### What the exercise asks
Below are records to retype exactly, except for the pictures.

Transcribed page contents:
*** Begin section ***
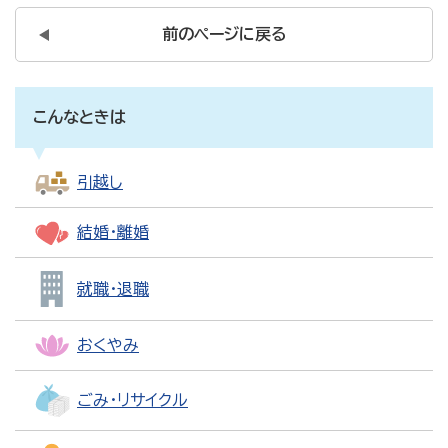
前のページに戻る
こんなときは
引越し
結婚・離婚
就職・退職
おくやみ
ごみ・リサイクル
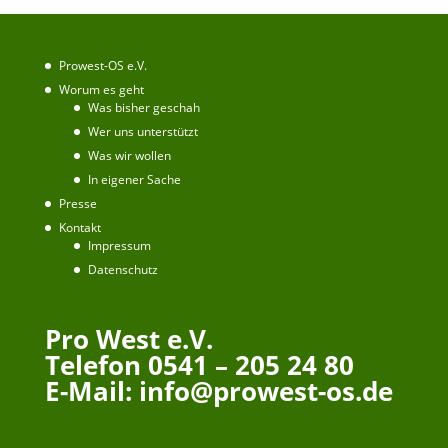
Prowest-OS e.V.
Worum es geht
Was bisher geschah
Wer uns unterstützt
Was wir wollen
In eigener Sache
Presse
Kontakt
Impressum
Datenschutz
Pro West e.V.
Telefon 0541 – 205 24 80
E-Mail: info@prowest-os.de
*** End section ***
### Output of the exercise
前のページに戻る
こんなときは
引越し
結婚・離婚
就職・退職
おくやみ
ごみ・リサイクル
Prowest-OS e.V.
Worum es geht
Was bisher geschah
Wer uns unterstützt
Was wir wollen
In eigener Sache
Presse
Kontakt
Impressum
Datenschutz
Pro West e.V.
Telefon 0541 – 205 24 80
E-Mail: info@prowest-os.de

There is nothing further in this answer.